WHAT IS REQUIRED:
Give back every line of the material below that has the string "NORTH".
____ DATASET CONTENT
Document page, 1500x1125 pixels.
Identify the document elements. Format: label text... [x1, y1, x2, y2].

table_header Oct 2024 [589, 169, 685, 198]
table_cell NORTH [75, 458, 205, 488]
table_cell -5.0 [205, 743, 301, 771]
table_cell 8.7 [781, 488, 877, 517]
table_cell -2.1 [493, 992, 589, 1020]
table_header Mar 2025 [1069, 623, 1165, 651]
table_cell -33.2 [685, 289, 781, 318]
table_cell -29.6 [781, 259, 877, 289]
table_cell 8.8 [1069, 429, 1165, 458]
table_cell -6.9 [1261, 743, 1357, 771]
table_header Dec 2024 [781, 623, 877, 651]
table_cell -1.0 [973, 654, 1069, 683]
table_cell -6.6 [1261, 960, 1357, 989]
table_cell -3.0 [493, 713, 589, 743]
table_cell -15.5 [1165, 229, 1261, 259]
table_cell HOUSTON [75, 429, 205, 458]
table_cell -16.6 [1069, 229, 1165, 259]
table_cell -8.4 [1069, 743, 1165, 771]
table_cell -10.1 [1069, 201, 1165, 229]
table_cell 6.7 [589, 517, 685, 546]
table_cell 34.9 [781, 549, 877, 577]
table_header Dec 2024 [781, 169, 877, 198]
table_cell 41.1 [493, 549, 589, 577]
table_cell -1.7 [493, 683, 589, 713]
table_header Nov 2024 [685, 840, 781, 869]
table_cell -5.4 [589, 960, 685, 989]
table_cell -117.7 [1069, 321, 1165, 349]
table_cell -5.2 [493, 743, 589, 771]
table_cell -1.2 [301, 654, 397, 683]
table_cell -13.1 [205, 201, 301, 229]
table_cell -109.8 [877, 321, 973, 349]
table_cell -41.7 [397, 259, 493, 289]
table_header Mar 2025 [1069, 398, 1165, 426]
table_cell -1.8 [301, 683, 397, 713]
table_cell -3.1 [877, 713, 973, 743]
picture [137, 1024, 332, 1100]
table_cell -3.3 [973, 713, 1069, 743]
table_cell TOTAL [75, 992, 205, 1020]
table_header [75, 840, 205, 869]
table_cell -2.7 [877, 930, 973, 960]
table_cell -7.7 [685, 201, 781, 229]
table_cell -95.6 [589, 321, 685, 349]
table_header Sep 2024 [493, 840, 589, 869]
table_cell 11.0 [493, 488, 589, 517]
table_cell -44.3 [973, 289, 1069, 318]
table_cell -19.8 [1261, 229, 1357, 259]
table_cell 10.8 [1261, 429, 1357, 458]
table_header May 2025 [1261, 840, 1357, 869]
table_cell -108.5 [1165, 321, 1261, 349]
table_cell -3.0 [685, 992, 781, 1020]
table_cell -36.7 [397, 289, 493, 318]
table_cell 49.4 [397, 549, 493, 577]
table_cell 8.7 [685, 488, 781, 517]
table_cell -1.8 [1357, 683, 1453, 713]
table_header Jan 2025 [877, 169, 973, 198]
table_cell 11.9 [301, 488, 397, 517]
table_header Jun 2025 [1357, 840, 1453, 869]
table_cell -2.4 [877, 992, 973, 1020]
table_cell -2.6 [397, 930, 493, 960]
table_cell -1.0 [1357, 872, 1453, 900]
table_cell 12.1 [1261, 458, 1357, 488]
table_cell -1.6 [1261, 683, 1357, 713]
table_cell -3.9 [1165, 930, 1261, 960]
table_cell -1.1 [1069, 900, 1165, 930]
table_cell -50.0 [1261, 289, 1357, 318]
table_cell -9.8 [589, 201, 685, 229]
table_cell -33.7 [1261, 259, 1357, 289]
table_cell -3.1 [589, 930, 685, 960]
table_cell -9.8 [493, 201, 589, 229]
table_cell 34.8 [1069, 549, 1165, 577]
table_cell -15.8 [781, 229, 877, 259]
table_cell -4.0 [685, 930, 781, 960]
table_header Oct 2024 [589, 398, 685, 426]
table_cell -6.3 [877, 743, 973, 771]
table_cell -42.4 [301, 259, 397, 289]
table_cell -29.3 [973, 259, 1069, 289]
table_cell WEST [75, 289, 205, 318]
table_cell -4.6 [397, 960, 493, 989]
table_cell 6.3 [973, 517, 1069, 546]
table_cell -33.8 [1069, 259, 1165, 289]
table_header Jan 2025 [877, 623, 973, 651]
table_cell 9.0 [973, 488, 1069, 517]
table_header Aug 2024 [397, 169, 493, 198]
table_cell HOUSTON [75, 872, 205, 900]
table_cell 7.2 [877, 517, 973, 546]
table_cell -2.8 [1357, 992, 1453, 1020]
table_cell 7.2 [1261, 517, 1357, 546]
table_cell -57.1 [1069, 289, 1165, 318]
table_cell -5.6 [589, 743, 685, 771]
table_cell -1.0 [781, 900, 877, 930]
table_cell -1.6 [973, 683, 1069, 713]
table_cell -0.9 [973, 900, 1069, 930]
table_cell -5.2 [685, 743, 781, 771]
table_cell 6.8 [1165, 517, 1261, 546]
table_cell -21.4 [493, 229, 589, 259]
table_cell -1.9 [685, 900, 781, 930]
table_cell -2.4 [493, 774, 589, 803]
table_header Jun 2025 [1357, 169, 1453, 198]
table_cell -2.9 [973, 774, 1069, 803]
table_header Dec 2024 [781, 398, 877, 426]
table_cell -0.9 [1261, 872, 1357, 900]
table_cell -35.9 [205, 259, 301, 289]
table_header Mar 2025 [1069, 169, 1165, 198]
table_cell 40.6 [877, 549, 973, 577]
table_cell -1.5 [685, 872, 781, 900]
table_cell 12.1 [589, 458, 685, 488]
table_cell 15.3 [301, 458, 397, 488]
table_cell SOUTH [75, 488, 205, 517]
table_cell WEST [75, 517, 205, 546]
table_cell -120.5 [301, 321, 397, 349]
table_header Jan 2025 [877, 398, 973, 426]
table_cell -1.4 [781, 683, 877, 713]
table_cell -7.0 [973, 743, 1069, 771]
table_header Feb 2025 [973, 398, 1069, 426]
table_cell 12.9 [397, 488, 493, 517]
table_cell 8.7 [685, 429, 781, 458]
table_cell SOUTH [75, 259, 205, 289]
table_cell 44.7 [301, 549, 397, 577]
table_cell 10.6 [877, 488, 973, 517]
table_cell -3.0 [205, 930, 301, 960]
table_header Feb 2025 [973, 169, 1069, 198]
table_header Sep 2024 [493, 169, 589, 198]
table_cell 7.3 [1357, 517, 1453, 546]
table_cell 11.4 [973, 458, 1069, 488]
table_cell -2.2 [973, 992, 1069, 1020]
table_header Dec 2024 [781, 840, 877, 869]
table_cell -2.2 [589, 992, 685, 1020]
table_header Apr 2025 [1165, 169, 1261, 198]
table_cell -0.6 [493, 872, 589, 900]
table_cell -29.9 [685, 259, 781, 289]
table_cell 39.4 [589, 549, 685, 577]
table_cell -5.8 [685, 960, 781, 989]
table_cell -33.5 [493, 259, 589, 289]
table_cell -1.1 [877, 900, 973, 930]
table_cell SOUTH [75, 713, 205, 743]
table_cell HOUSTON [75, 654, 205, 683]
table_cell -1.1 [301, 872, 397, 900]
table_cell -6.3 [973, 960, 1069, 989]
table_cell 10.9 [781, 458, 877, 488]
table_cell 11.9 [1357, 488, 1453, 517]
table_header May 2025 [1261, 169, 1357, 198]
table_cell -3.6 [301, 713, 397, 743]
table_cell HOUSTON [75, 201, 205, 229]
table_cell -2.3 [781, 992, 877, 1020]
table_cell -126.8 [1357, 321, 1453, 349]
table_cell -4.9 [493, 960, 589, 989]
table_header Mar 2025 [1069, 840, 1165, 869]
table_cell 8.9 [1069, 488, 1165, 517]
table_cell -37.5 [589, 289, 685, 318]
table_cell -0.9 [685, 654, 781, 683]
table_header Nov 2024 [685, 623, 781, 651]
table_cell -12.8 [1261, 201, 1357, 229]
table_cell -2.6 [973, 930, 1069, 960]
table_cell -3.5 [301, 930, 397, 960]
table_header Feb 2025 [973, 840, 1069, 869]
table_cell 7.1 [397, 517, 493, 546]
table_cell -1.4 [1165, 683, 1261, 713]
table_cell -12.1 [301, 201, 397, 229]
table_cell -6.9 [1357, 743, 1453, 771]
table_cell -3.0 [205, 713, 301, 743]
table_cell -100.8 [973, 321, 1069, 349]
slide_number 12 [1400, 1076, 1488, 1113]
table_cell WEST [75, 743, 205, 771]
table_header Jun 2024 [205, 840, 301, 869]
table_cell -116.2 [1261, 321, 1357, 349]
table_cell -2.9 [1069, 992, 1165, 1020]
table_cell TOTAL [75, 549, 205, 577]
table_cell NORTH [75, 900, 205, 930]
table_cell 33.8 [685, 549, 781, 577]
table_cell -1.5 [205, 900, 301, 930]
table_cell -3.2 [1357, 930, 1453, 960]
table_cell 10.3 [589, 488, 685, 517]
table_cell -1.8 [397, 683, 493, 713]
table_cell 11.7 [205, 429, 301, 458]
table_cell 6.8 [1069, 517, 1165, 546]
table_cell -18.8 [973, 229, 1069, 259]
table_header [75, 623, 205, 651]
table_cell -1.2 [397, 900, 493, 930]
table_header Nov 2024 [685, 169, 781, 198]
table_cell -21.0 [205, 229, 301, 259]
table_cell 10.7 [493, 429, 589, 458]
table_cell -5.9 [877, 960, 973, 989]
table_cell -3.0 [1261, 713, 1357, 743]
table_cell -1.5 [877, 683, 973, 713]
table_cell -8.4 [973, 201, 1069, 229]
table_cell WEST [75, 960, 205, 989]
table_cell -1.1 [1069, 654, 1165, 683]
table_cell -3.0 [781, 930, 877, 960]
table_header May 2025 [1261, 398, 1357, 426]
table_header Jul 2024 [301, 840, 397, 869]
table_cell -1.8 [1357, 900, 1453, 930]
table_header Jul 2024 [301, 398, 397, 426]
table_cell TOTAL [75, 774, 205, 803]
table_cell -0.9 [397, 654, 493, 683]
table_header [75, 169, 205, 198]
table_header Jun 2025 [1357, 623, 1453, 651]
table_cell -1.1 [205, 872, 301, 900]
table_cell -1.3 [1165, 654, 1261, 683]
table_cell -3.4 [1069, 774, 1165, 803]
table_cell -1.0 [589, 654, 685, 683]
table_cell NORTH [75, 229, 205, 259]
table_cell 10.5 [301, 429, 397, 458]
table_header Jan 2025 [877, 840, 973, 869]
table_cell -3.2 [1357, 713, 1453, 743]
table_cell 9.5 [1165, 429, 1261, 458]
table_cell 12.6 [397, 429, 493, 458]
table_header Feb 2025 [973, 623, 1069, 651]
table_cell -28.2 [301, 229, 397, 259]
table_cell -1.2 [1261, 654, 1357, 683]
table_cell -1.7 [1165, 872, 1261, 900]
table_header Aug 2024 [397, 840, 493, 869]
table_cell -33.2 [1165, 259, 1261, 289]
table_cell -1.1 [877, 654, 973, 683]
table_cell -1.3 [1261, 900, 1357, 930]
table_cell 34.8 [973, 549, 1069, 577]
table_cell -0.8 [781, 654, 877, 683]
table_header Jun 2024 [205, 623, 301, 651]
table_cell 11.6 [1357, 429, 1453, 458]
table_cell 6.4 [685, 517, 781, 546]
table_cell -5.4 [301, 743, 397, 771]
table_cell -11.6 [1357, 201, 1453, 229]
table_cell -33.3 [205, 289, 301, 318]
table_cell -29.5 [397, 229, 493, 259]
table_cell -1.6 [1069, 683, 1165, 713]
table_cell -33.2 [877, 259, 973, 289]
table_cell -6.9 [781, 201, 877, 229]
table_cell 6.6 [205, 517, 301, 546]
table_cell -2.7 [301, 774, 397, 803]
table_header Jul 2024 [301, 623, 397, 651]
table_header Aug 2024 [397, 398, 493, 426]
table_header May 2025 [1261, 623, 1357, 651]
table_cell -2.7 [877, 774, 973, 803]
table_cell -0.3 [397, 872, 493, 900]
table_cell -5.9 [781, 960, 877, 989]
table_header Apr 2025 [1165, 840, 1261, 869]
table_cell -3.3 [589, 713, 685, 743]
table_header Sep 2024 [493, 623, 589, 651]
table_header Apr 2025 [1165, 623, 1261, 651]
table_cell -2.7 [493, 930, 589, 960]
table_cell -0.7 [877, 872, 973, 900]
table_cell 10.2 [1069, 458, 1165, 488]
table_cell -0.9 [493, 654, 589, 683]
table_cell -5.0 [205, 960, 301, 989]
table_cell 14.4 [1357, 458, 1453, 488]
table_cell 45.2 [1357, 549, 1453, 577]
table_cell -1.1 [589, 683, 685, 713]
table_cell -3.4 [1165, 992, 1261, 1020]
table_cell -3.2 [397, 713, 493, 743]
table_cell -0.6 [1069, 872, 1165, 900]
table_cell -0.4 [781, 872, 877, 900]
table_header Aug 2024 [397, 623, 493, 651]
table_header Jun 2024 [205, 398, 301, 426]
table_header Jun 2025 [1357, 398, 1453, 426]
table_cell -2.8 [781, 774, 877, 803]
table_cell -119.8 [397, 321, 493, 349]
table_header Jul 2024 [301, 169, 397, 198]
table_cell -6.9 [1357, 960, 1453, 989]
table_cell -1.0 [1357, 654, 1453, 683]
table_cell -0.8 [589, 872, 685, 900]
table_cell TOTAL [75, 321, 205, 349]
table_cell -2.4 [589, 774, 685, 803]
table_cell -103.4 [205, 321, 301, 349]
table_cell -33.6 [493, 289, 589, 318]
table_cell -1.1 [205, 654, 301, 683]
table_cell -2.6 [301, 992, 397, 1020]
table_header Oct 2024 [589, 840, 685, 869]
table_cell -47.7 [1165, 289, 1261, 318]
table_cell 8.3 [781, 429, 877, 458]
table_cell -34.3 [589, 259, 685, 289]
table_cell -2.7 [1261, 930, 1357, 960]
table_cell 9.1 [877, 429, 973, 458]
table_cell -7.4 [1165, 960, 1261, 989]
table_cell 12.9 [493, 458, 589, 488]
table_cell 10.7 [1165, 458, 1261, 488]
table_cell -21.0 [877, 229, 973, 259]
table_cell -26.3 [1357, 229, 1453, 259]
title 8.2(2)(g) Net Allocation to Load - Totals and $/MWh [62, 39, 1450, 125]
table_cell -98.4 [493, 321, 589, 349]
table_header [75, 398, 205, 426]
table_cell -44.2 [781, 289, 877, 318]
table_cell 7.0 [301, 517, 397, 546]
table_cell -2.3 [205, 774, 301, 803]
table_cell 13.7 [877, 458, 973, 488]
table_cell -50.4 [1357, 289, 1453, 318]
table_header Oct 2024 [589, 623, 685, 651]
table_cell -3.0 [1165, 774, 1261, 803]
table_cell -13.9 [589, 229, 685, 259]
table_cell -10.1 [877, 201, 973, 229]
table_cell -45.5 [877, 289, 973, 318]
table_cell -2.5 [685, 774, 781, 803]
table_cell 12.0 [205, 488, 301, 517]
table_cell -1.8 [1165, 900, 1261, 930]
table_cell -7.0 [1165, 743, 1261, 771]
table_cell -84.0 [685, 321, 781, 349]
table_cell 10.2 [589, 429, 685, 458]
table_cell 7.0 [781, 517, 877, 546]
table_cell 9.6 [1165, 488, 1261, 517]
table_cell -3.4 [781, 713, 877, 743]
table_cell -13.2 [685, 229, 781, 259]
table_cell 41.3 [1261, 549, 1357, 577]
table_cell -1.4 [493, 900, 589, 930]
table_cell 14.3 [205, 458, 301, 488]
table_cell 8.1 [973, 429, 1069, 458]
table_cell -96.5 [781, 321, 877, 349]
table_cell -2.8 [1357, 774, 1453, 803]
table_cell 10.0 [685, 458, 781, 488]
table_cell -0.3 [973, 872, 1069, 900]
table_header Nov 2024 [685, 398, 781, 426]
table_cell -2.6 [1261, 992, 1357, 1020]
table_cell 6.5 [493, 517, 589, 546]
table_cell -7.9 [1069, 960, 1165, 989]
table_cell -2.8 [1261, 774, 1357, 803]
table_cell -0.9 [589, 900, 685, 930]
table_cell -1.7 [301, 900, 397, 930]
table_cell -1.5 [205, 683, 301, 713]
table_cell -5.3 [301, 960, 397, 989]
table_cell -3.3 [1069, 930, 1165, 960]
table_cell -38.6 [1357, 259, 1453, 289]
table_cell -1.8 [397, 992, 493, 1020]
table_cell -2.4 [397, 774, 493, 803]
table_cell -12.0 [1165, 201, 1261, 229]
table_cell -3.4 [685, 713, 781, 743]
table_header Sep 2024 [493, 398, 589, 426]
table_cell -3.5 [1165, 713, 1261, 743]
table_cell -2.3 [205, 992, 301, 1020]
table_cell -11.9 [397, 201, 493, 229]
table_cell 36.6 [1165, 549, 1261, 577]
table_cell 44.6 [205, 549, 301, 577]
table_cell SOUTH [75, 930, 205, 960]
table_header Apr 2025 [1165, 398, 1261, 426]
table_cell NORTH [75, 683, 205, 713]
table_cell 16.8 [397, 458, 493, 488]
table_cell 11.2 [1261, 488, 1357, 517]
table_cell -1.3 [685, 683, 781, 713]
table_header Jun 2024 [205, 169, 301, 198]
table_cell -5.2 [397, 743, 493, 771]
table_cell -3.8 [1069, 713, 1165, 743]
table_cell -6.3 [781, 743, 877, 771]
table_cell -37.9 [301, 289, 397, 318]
________
WRITTEN SOLUTION:
table_cell NORTH [75, 458, 205, 488]
table_cell NORTH [75, 900, 205, 930]
table_cell NORTH [75, 229, 205, 259]
table_cell NORTH [75, 683, 205, 713]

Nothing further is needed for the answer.